Stored data entries:
== == ==

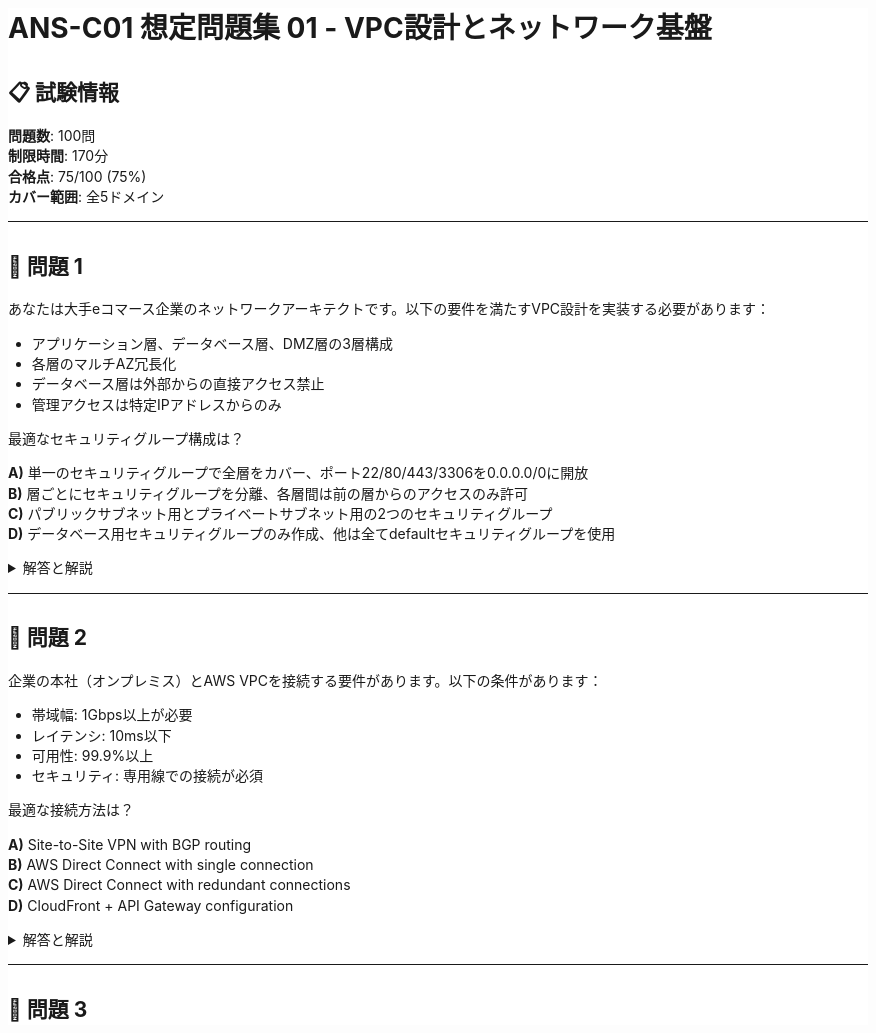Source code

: # ANS-C01 想定問題集 01 - VPC設計とネットワーク基盤

## 📋 試験情報

**問題数**: 100問  
**制限時間**: 170分  
**合格点**: 75/100 (75%)  
**カバー範囲**: 全5ドメイン

---

## 🔧 問題 1

あなたは大手eコマース企業のネットワークアーキテクトです。以下の要件を満たすVPC設計を実装する必要があります：

- アプリケーション層、データベース層、DMZ層の3層構成
- 各層のマルチAZ冗長化
- データベース層は外部からの直接アクセス禁止
- 管理アクセスは特定IPアドレスからのみ

最適なセキュリティグループ構成は？

**A)** 単一のセキュリティグループで全層をカバー、ポート22/80/443/3306を0.0.0.0/0に開放  
**B)** 層ごとにセキュリティグループを分離、各層間は前の層からのアクセスのみ許可  
**C)** パブリックサブネット用とプライベートサブネット用の2つのセキュリティグループ  
**D)** データベース用セキュリティグループのみ作成、他は全てdefaultセキュリティグループを使用

<details><summary>解答と解説</summary></details>

---

## 🔧 問題 2

企業の本社（オンプレミス）とAWS VPCを接続する要件があります。以下の条件があります：

- 帯域幅: 1Gbps以上が必要
- レイテンシ: 10ms以下
- 可用性: 99.9%以上
- セキュリティ: 専用線での接続が必須

最適な接続方法は？

**A)** Site-to-Site VPN with BGP routing  
**B)** AWS Direct Connect with single connection  
**C)** AWS Direct Connect with redundant connections  
**D)** CloudFront + API Gateway configuration

<details><summary>解答と解説</summary></details>

---

## 🔧 問題 3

== == ==

Exercise requirements: Beginning at the line that holds "API Gateway configuration", copy every line through the end of the entries exactly as given, and only those lines.

Written answer:
**D)** CloudFront + API Gateway configuration

<details><summary>解答と解説</summary></details>

---

## 🔧 問題 3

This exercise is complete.